[EXERCISE OBJECTIVE] Please reproduce the entries in full. Keep every character the same.

[MATERIAL PROVIDED]
▼

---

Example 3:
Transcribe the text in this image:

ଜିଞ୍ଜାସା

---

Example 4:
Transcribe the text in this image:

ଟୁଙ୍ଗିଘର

▲

[ANSWER TO THE EXERCISE]
---

Example 3:
Transcribe the text in this image:

ଜିଞ୍ଜାସା

---

Example 4:
Transcribe the text in this image:

ଟୁଙ୍ଗିଘର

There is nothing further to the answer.